Second, hospitals need to strengthen lean management at the departmental level and enhance cost control. Hospitals should accurately calculate costs by department, medical service item, and disease type, and incorporate cost control targets into their comprehensive budget management system. In conjunction with the hospital’s performance management scheme, this approach involves setting targets and standards in advance, implementing monitoring and control during operations, and conducting assessments and evaluations afterward.


Third, after achieving departmental cost control targets, hospitals should further advance to disease-level lean management. By integrating clinical pathways, they should optimize diagnosis and treatment protocols for specific diseases, including the optimization of pharmaceuticals, medical consumables, and medical service items. Furthermore, hospitals should coordinate internal resources and achieve interconnectivity of internal data, thereby implementing lean management at the source.


Chen Xianli stated that Wanghai Kangxin can assist hospitals in three areas. In the first area, the company helps hospitals achieve more accurate coding through tools and services such as intelligent coding and medical record quality control, thereby ensuring that cases—whether classified under DRG or DIP grouping systems—accurately reflect actual medical practices.


“Wanghai Kangxin’s intelligent coding tool is embedded within the electronic medical record (EMR) system. Leveraging big data and AI technologies, it provides intelligent coding recommendations during the diagnosis and treatment process based on patient characteristics, diagnoses, procedures, and other factors, while automatically generating information for the medical record face sheet. Upon confirmation by the medical records department and clinical departments, the final medical record face sheet is formed.” Chen Xianli stated that Wanghai Kangxin’s intelligent coding system is currently well-implemented in hospitals. It not only enables smarter and more precise coding, thereby improving the quality of medical records, but also enhances the operational efficiency of the medical records department.

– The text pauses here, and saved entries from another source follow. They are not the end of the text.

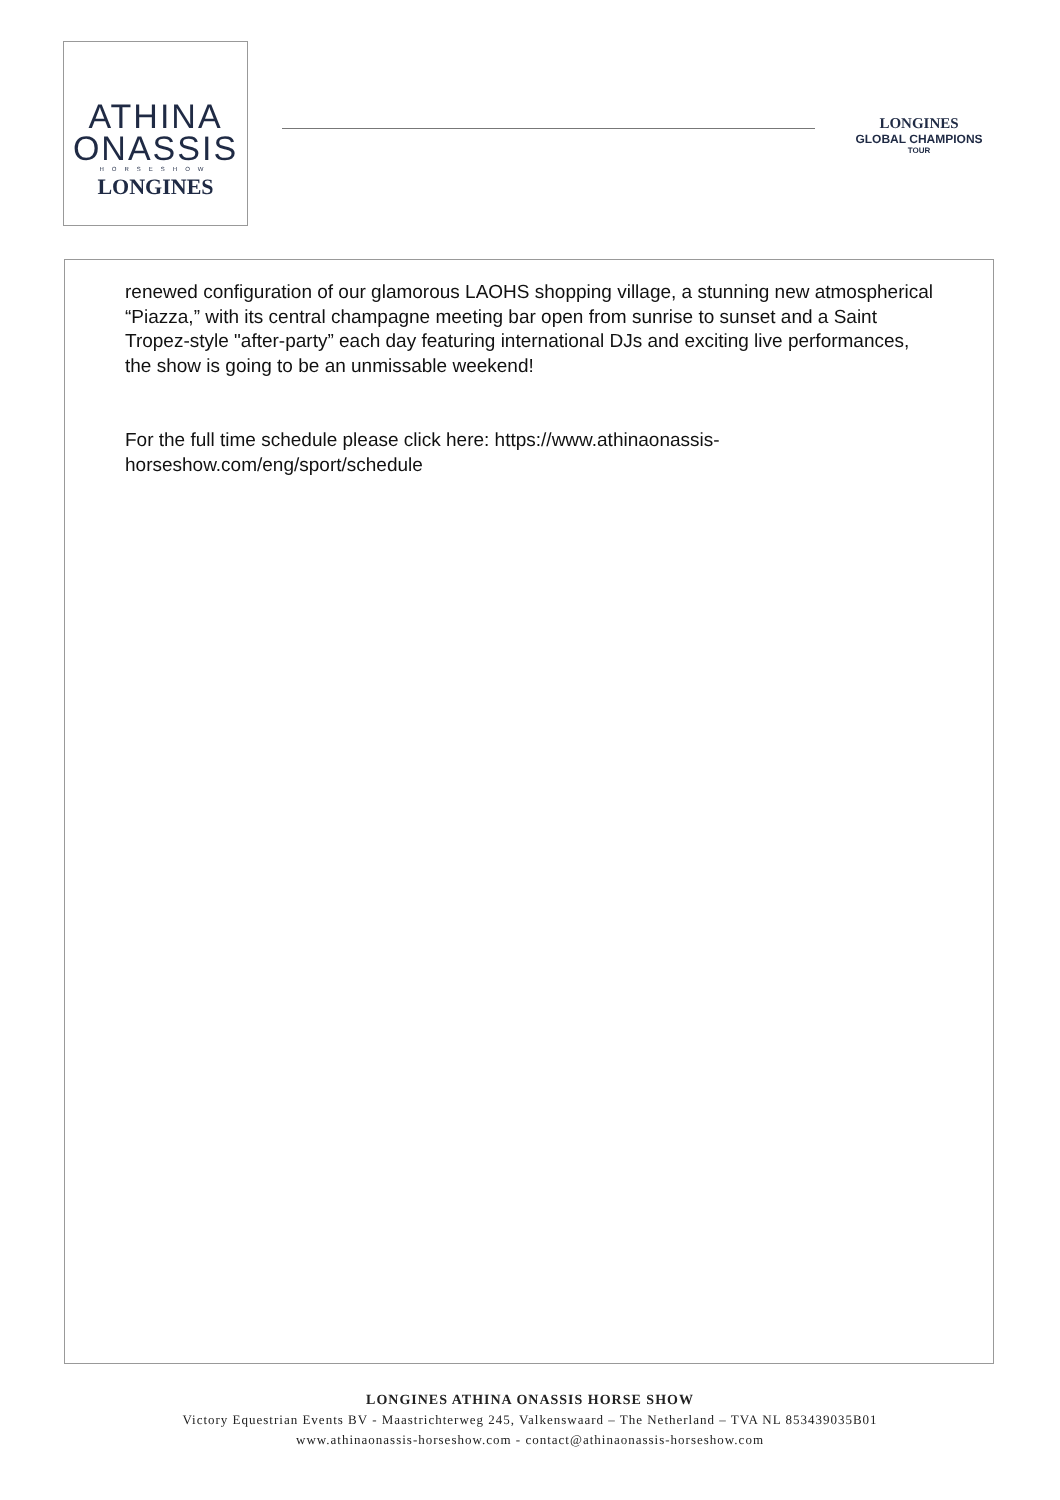ATHINA
ONASSIS
HORSESHOW
LONGINES
LONGINES
GLOBAL CHAMPIONS
TOUR
renewed configuration of our glamorous LAOHS shopping village, a stunning new atmospherical “Piazza,” with its central champagne meeting bar open from sunrise to sunset and a Saint Tropez-style "after-party” each day featuring international DJs and exciting live performances, the show is going to be an unmissable weekend!
For the full time schedule please click here: https://www.athinaonassis-horseshow.com/eng/sport/schedule
LONGINES ATHINA ONASSIS HORSE SHOW
Victory Equestrian Events BV - Maastrichterweg 245, Valkenswaard – The Netherland – TVA NL 853439035B01
www.athinaonassis-horseshow.com - contact@athinaonassis-horseshow.com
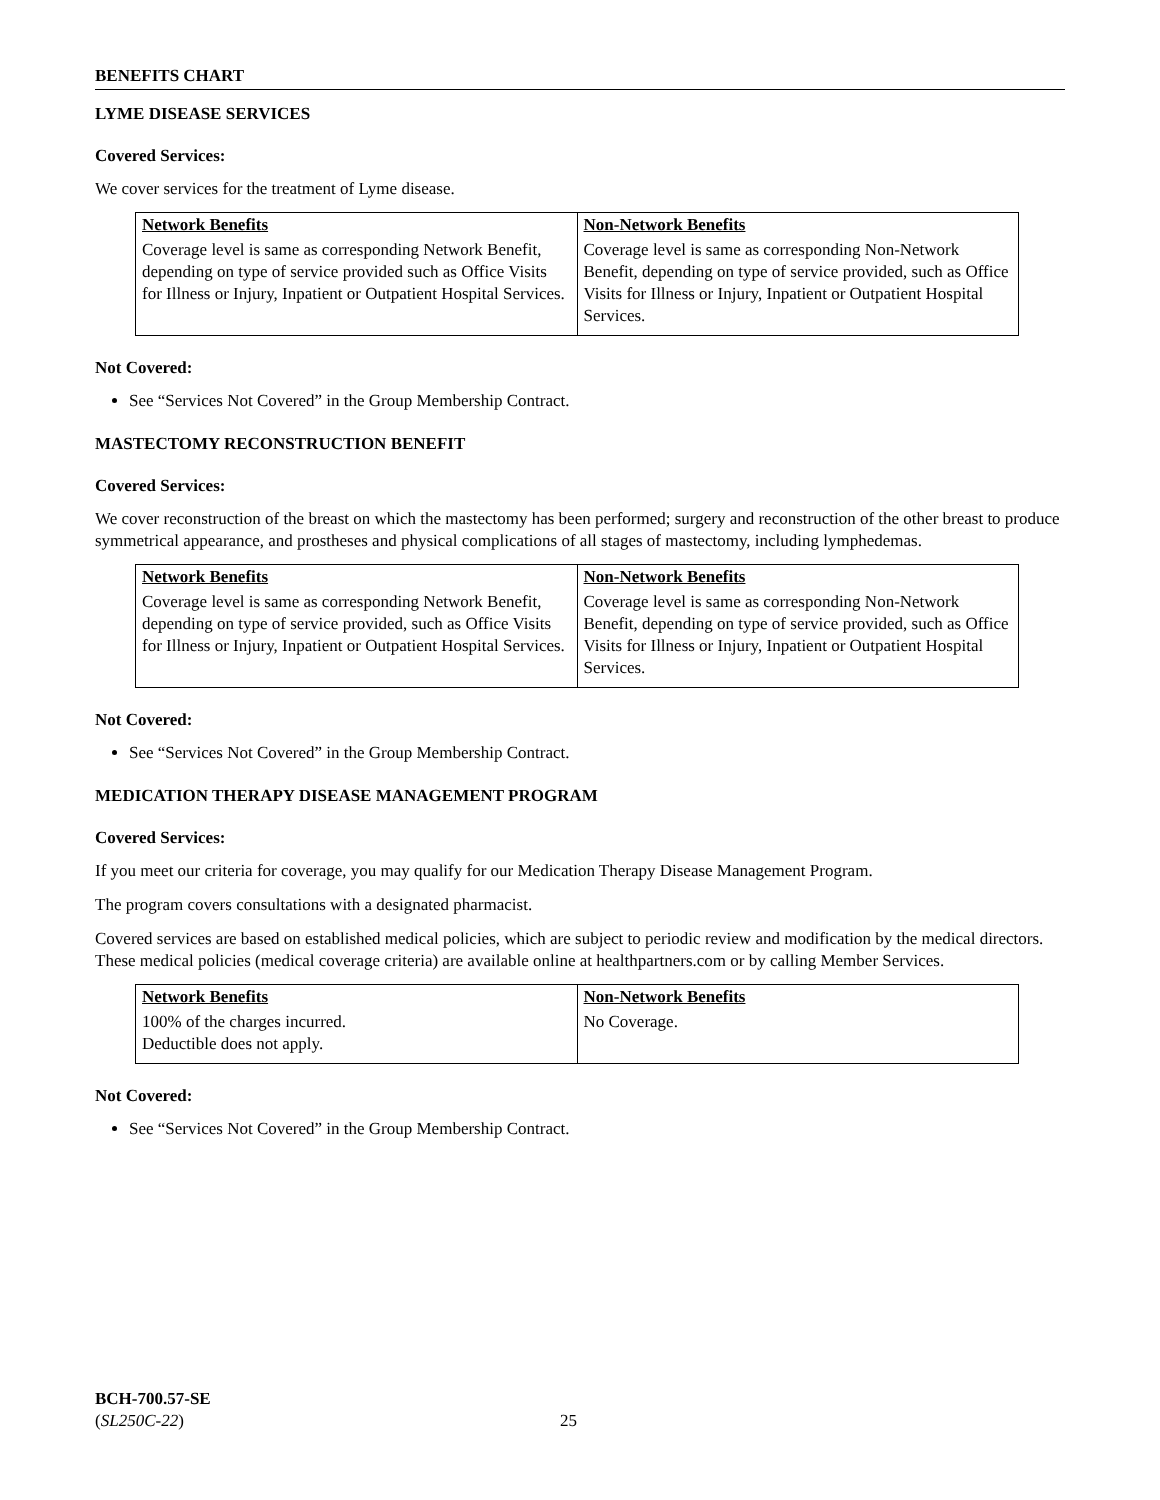BENEFITS CHART
LYME DISEASE SERVICES
Covered Services:
We cover services for the treatment of Lyme disease.
| Network Benefits | Non-Network Benefits |
| --- | --- |
| Coverage level is same as corresponding Network Benefit, depending on type of service provided such as Office Visits for Illness or Injury, Inpatient or Outpatient Hospital Services. | Coverage level is same as corresponding Non-Network Benefit, depending on type of service provided, such as Office Visits for Illness or Injury, Inpatient or Outpatient Hospital Services. |
Not Covered:
See “Services Not Covered” in the Group Membership Contract.
MASTECTOMY RECONSTRUCTION BENEFIT
Covered Services:
We cover reconstruction of the breast on which the mastectomy has been performed; surgery and reconstruction of the other breast to produce symmetrical appearance, and prostheses and physical complications of all stages of mastectomy, including lymphedemas.
| Network Benefits | Non-Network Benefits |
| --- | --- |
| Coverage level is same as corresponding Network Benefit, depending on type of service provided, such as Office Visits for Illness or Injury, Inpatient or Outpatient Hospital Services. | Coverage level is same as corresponding Non-Network Benefit, depending on type of service provided, such as Office Visits for Illness or Injury, Inpatient or Outpatient Hospital Services. |
Not Covered:
See “Services Not Covered” in the Group Membership Contract.
MEDICATION THERAPY DISEASE MANAGEMENT PROGRAM
Covered Services:
If you meet our criteria for coverage, you may qualify for our Medication Therapy Disease Management Program.
The program covers consultations with a designated pharmacist.
Covered services are based on established medical policies, which are subject to periodic review and modification by the medical directors. These medical policies (medical coverage criteria) are available online at healthpartners.com or by calling Member Services.
| Network Benefits | Non-Network Benefits |
| --- | --- |
| 100% of the charges incurred. Deductible does not apply. | No Coverage. |
Not Covered:
See “Services Not Covered” in the Group Membership Contract.
BCH-700.57-SE
(SL250C-22)
25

In the second and third domains of lean management, Beijing Dongruan Wanghai Technology Co., Ltd. has been deeply engaged for many years and is an undisputed industry leader. Its research on disease-level lean management is both the earliest and most in-depth. “We have accumulated numerous models based on extensive prior experience, including clinical diagnosis and treatment models, resource consumption models, and others. These tools can help healthcare institutions achieve lean management at both the departmental and disease levels.”


Final Thoughts


The ultimate goal of healthcare insurance payment method reform is to achieve a balance among healthcare providers, patients, and insurers while controlling costs. Whether through Diagnosis-Related Groups (DRG) or Big Data Diagnosis-Intervention Packet (DIP), the core objective lies in transforming payment mechanisms to enhance cost containment. Despite any transitional challenges, hospitals’ immediate priority must be to strengthen their corresponding capabilities to effectively adapt to future healthcare insurance reforms.

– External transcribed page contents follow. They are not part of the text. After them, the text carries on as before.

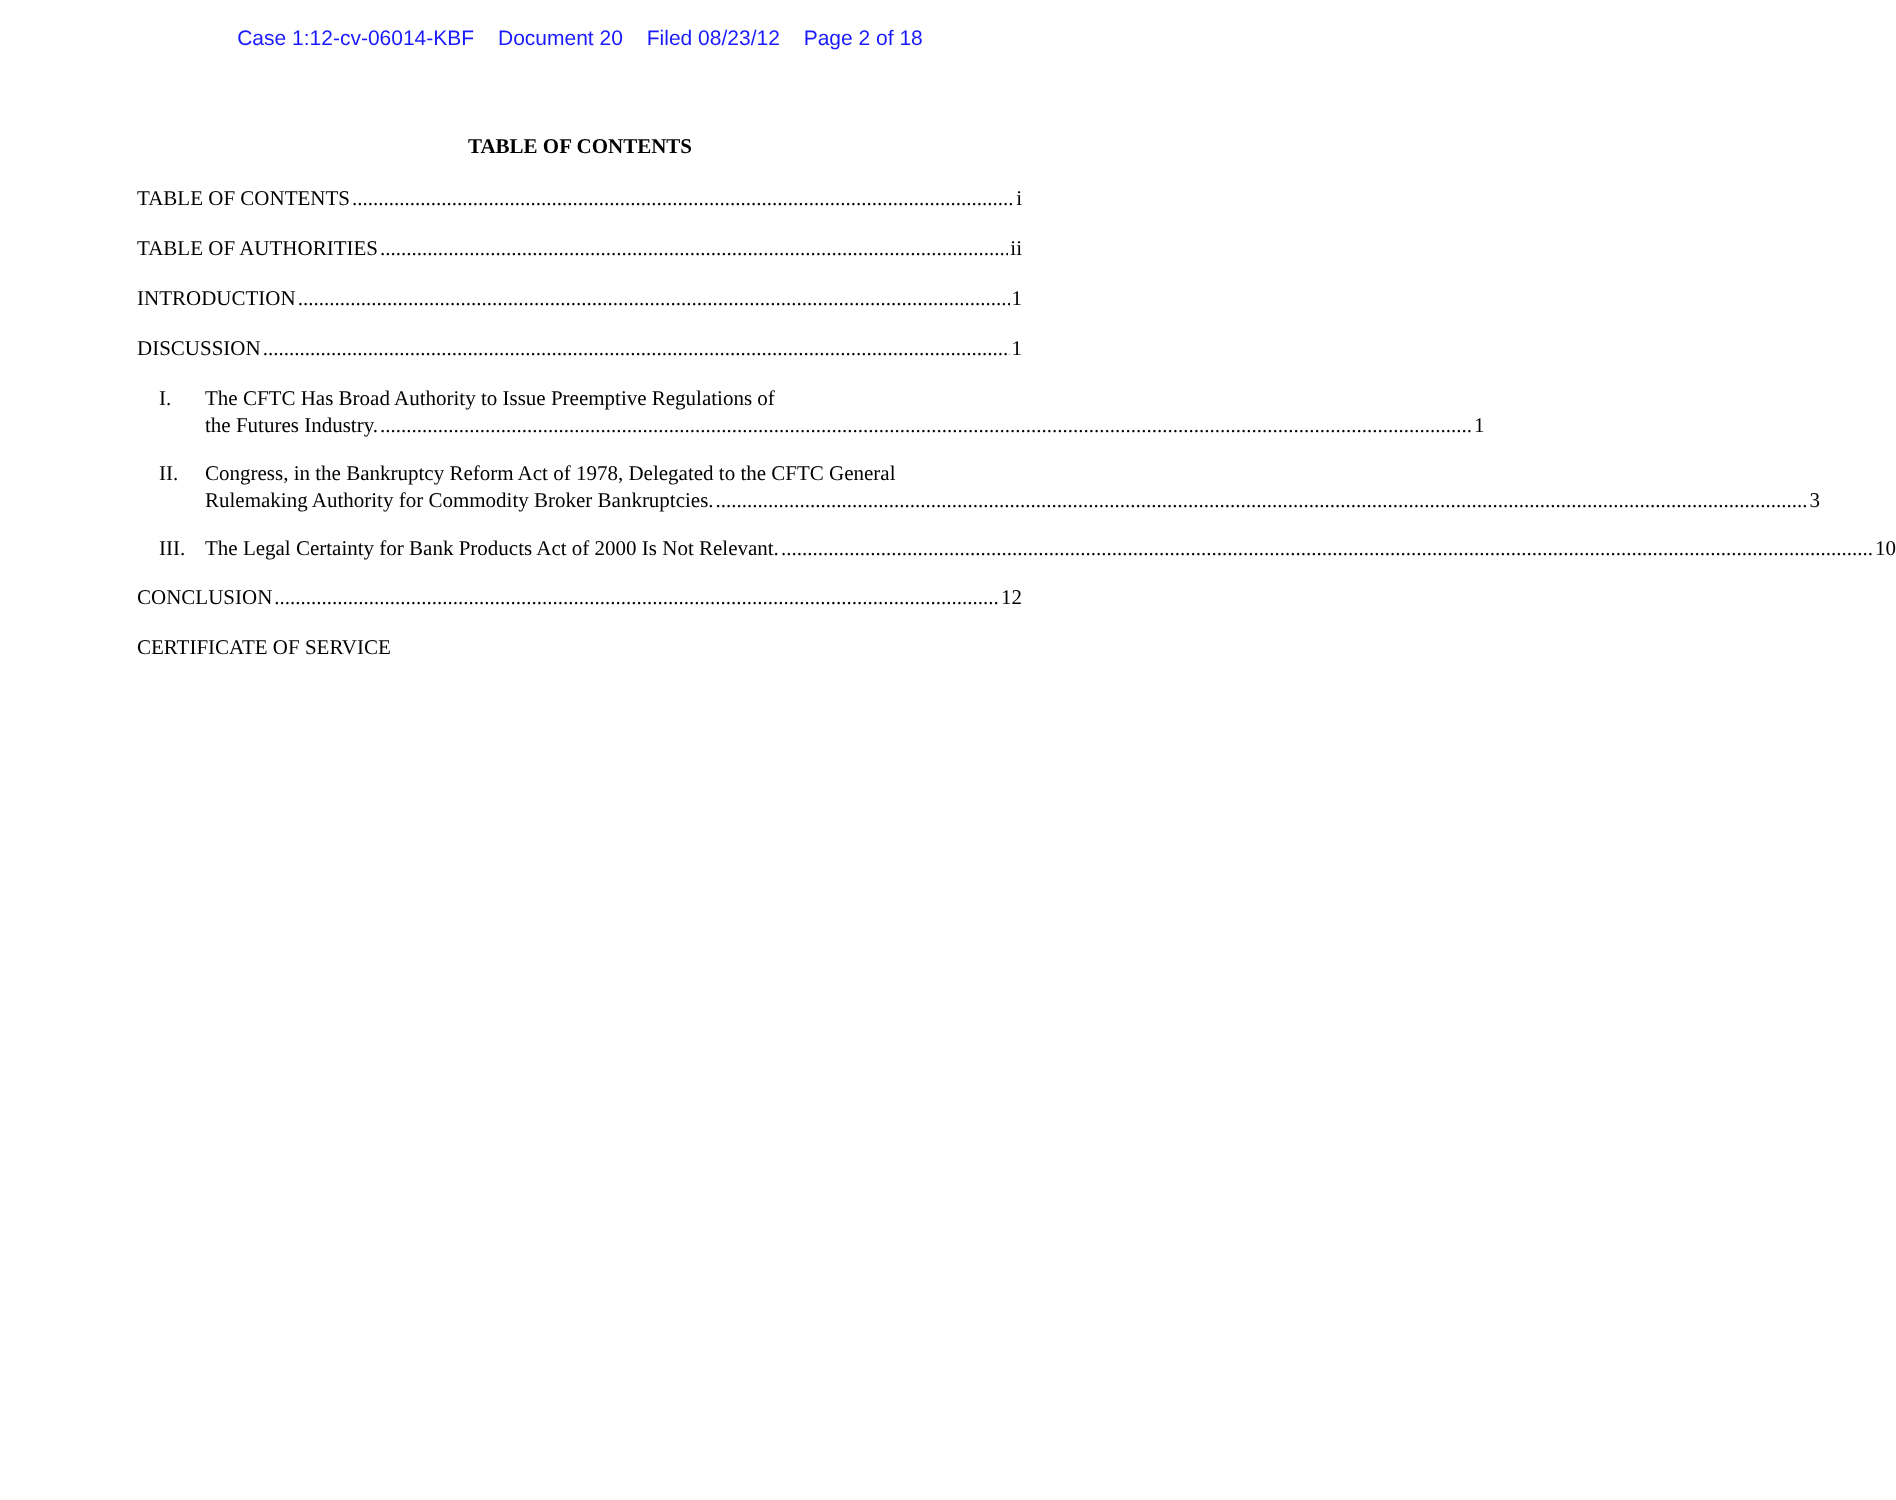Case 1:12-cv-06014-KBF Document 20 Filed 08/23/12 Page 2 of 18
TABLE OF CONTENTS
TABLE OF CONTENTS i
TABLE OF AUTHORITIES ii
INTRODUCTION 1
DISCUSSION 1
I. The CFTC Has Broad Authority to Issue Preemptive Regulations of
the Futures Industry. 1
II. Congress, in the Bankruptcy Reform Act of 1978, Delegated to the CFTC General
Rulemaking Authority for Commodity Broker Bankruptcies. 3
III.
The Legal Certainty for Bank Products Act of 2000 Is Not Relevant. 10
CONCLUSION 12
CERTIFICATE OF SERVICE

Of course, this will pose new challenges to the current hospital management and operational models, while also raising higher demands for lean hospital management. Information technology vendors represented by Beijing Dongruan Wanghai Technology Co., Ltd. can leverage their expertise to assist hospitals through IT solutions, thereby empowering lean operations in China’s healthcare sector, promoting multi-party win-win outcomes, and jointly fostering the integrated development of the healthcare industry ecosystem, thus truly realizing the vision of serving healthcare and embracing forward-looking perspectives.


References

Xu Su: Big Data and the Reform of Healthcare Insurance Payment Methods

VBInsight: Saving Guangzhou’s Medical Insurance Fund RMB 1.1 Billion Annually—What Benefits Does Big Data-Driven DRGs Bring Beyond Cost Savings?